6. Size of The Program
The size of your miniature golf course (how many holes) is essential for several reasons. It is going to determine how partially:
- much money you’ll have to spend upfront
- much you can charge for tickets
- likely you are to lure repeat clients.
Often, the size of a miniature golf course will be determined by the size of your property.
Since 1954, the Putt-Putt name was synonymous with family fun and had few of the highest name acknowledgment of any entertainment industry in the world. As the major franchisee of mini-golf courses in the world with over 35 places, Putt-Putt is a fantastic option for someone wanting to enter the industry.
Even though Putt-Putt has continued to test and add new attractions at franchise locations through time, the traditional Putt-Putt miniature golf is still the heart of each location. Some locations continue to be focused solely on Putt-Putt Golf, but others have additional go-karts, bumper cars, arcades, batting cages, bumper boats, laser tag, climbing walls, and much more.
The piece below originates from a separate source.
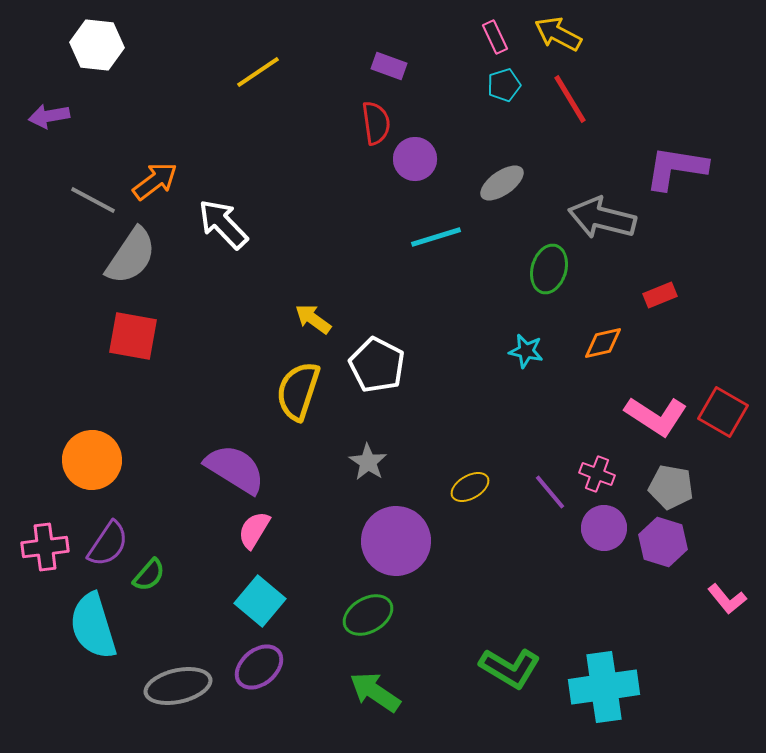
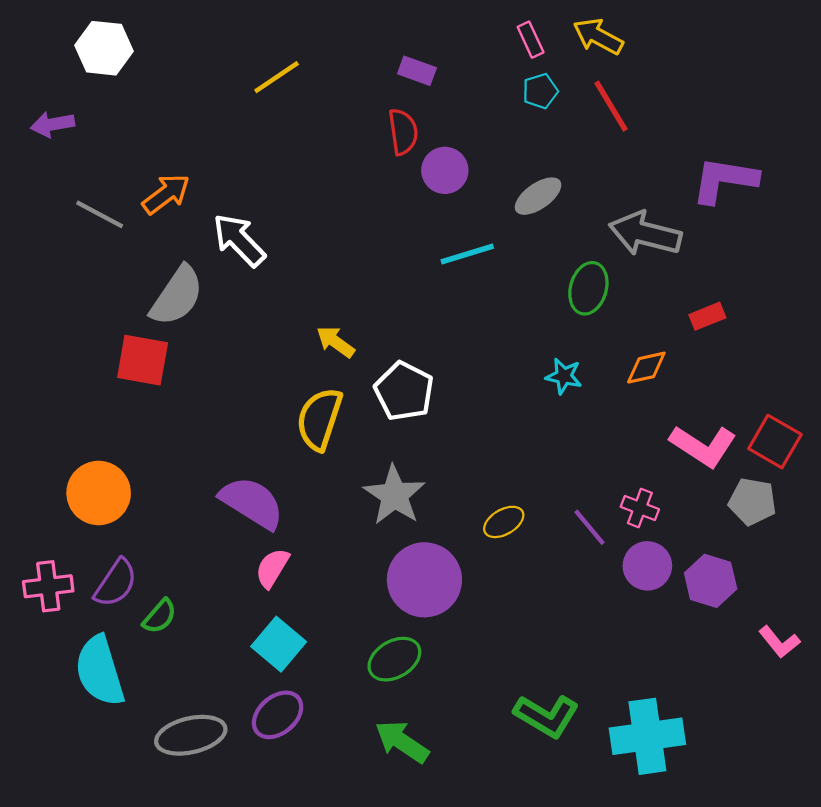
gray semicircle: (131, 256) -> (177, 296), moved
gray star: (368, 462) -> (394, 495), size x1.5
gray pentagon: (671, 487) -> (752, 502), moved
With strong brand recognition, a family-oriented standing and attractive pricing for our guests, Putt-Putt provides franchisees an excellent business option. Join us as a Putt-Putt Fun Center franchisee and find out how the Putt-Putt name and reputation will bring families, organizations, and groups to your Fun Center for an inexpensive good time.
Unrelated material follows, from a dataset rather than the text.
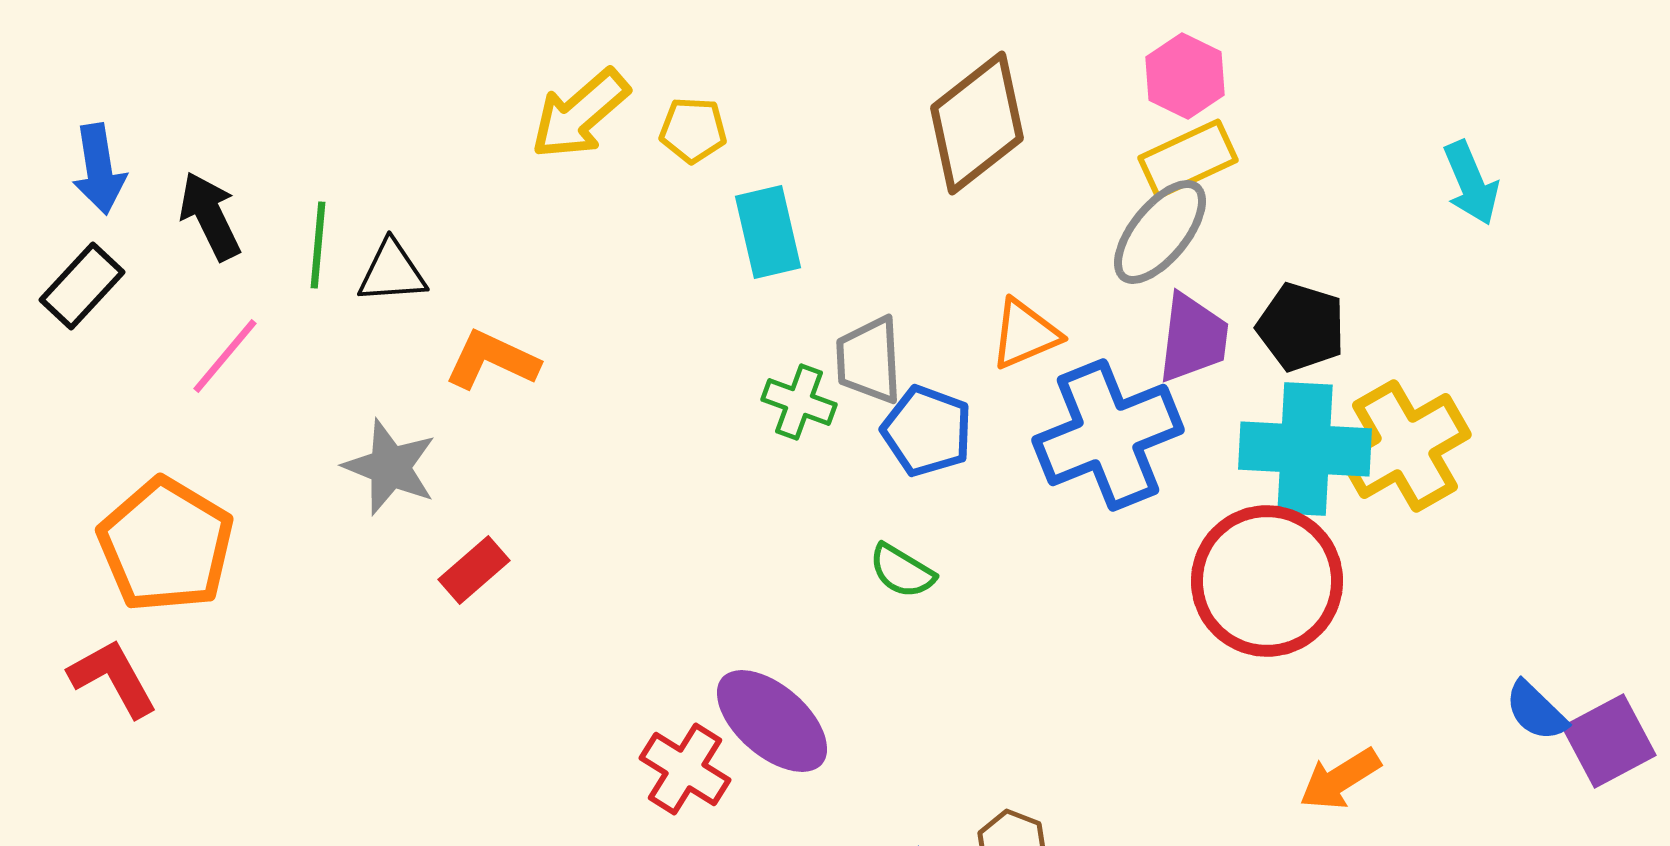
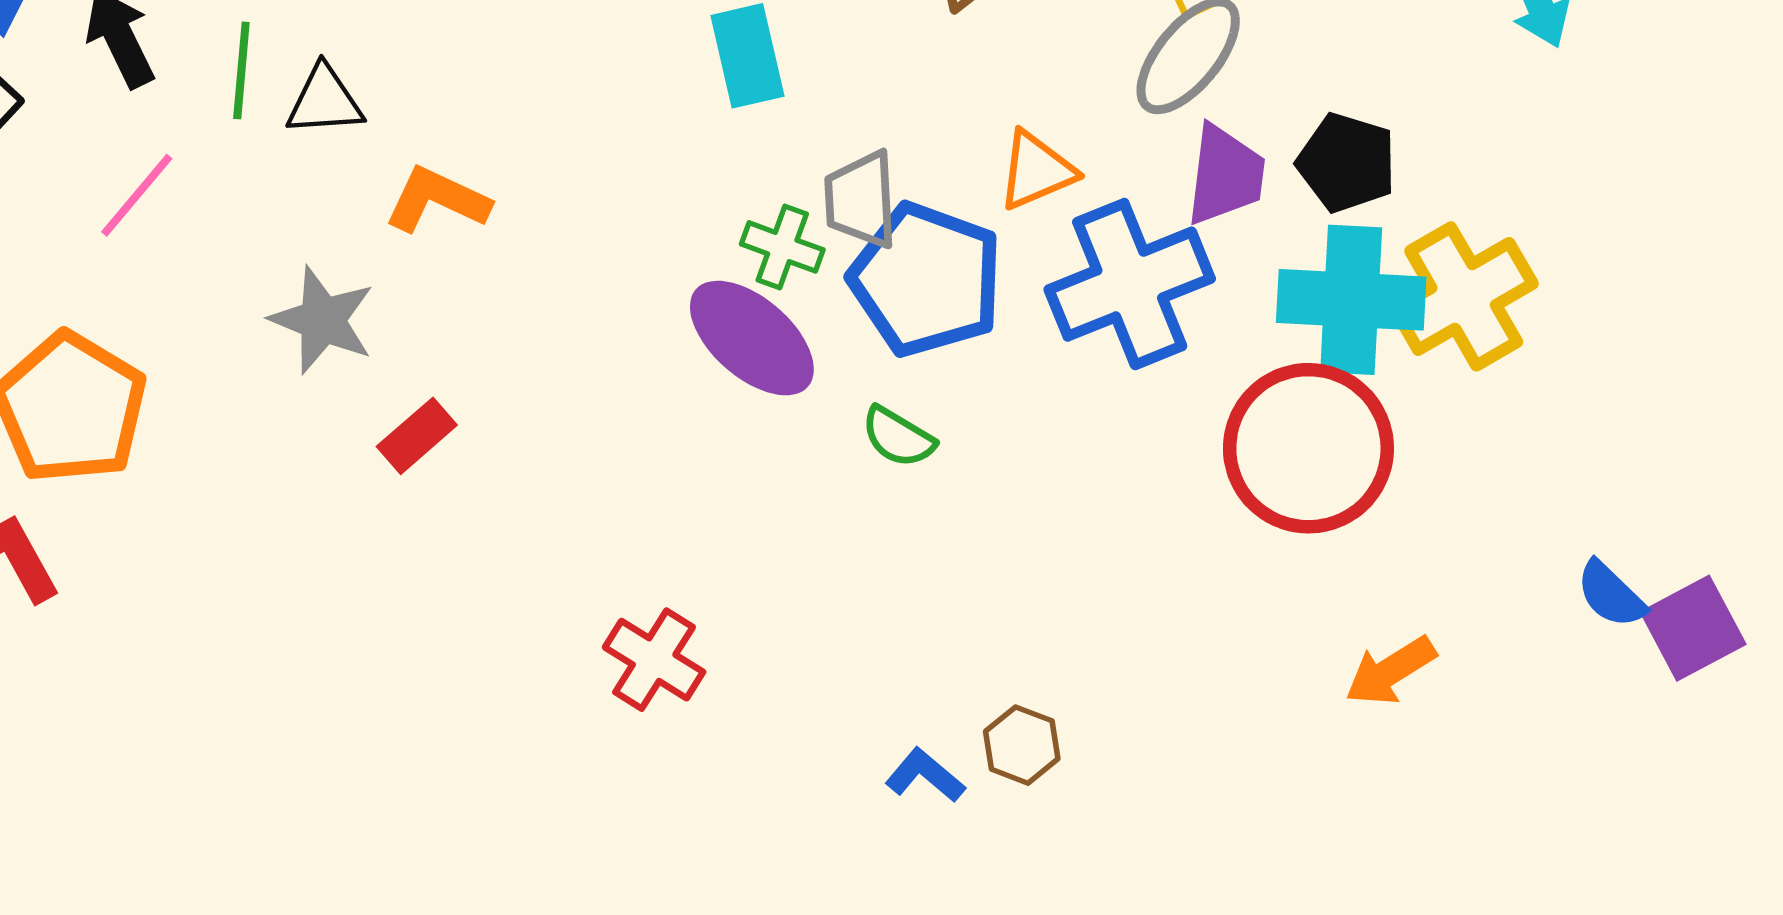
blue pentagon: (927, 431) -> (926, 280), size x1.5
purple ellipse: (772, 721) -> (752, 338), moved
In November 2010, Putt-Putt started its new park prototype in Fayetteville, North Carolina. Later in July 2015, this model was further expanded to the present model. This complete Putt-Putt Fun Center includes an updated park design, modernized attractions. Other design-specific components that facilitate a successful and attractive business.
When you get a Putt-Putt Fun Center franchise, you are becoming a part of a tradition of family fun that’s over 60 years old. The Putt-Putt brand is invaluable, sparking prompt recognition among kids and parents throughout the country. With the choice to add other attractions, like go-karts, arcades, laser tag, bumper boats, and batting cages. You can make a mini-amusement park that’s the place for family fun on your community. You’ll be the preferred location for birthday parties, fundraising events, youth group outings, scout outings, athletic team parties. Even business events when they need a family environment.
Putt-Putt will be your partner in this venture. Some of the perks you’ll get as a Putt-Putt Fun Center franchisee will comprise:
- The use of the Putt-Putt name (a powerful national brand equivalent with family fun), collateral system, logo, signage, promotional materials, etc.
- Support and consultation from an expert Putt-Putt representative every step of the way
- Site selection consulting
- Facility design assistance, including design help from the Putt-Putt representative and connection to a family fun center design pro.
- Initial training for you and your key employees, and access to the ongoing training for all of your workers
- Access to an entire step-by-step marketing plan
- On-site support for your grand opening
- Continuing assistance from the corporate office staff through site visits, secure website, and a toll-free number once you’re available for business.
- Group meetings with other franchisees to network for help and ideas
- Contacts and discounts from primary vendors for everything from insurance and employee benefits to putters and redemption toys
- Research and development contributes to new attraction options and marketing applications
- And much more!
We know that our success depends on your progress. Your Putt-Putt adviser will continue to be there for you to answer questions, provide tips, and give you whatever support you want to be successful.